Various standard-setting organisations are critical to establish consistency for all the players in the healthcare system so they can deliver the best solutions for each problem. Some healthcare systems in countries such as Denmark and Japan have adopted interoperability standards to support a move to a more complex, adaptive system. More markets should do the same in healthcare just as they have done so in adopting telecommunication standards, to enable a thriving ecosystem.

Payment and reimbursement standards

Too often we have seen arguments that claim all we need for doctors to adopt mHealth is to pay them for it. While that helps, the fact is that the issues raised above generally pre-empt the payment discussion. If standards are not already in place to serve as a foundation then providers are uninterested in discussing reimbursement.

After studying various mobile technology business models from other industries, and the way and pace in which they have rolled out, some important lessons have emerged

  • Digitisation of content enables new business models
  • Transactions will move to subscriptions
  • ‘Freemiums’, whereby services or products are offered free of charge, encourage consumer experimentation
  • Paid searches provides free services
  • There is greater fragmentation in production but consolidation in distribution
  • Purchasing services / products allows for greater freedom and flexibility.

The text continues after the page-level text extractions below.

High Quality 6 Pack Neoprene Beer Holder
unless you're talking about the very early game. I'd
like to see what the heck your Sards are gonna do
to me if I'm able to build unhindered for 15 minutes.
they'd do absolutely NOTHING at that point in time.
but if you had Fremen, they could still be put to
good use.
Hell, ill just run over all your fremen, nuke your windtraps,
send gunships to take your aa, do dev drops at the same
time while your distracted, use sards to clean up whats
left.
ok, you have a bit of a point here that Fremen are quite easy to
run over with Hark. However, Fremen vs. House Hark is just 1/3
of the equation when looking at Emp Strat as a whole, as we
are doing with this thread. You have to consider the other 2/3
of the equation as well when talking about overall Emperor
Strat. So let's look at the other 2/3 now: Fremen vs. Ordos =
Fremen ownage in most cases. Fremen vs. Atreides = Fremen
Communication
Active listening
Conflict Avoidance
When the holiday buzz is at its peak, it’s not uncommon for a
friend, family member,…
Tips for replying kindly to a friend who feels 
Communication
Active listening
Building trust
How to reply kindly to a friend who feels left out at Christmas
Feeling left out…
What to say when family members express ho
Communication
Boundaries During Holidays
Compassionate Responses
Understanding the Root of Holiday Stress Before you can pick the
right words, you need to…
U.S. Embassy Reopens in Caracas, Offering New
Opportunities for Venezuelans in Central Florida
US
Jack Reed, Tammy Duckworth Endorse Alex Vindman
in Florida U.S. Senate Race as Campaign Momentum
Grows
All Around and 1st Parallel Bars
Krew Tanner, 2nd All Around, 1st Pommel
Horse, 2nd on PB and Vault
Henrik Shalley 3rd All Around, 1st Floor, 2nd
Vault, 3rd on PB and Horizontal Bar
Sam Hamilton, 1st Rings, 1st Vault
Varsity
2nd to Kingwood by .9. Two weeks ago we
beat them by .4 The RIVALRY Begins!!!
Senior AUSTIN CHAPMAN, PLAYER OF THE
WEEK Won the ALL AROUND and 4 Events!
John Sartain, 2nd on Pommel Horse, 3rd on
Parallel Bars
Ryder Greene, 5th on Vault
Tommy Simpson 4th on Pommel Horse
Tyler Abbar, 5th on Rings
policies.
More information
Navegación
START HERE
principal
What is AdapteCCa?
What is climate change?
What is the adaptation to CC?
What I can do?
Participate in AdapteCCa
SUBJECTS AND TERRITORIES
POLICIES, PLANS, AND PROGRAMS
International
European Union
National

It is never all about the technology

While technology is a powerful enabler, it is only one element among a host of requirements. A number of standards must be in place before the case can be made that mHealth is a viable and sustainable solution in improving productivity and addressing many global healthcare challenges. A mutually supportive ecosystem of standards across all aspects of mHealth will enable a new paradigm of healthcare that addresses the acute needs in all countries for all people.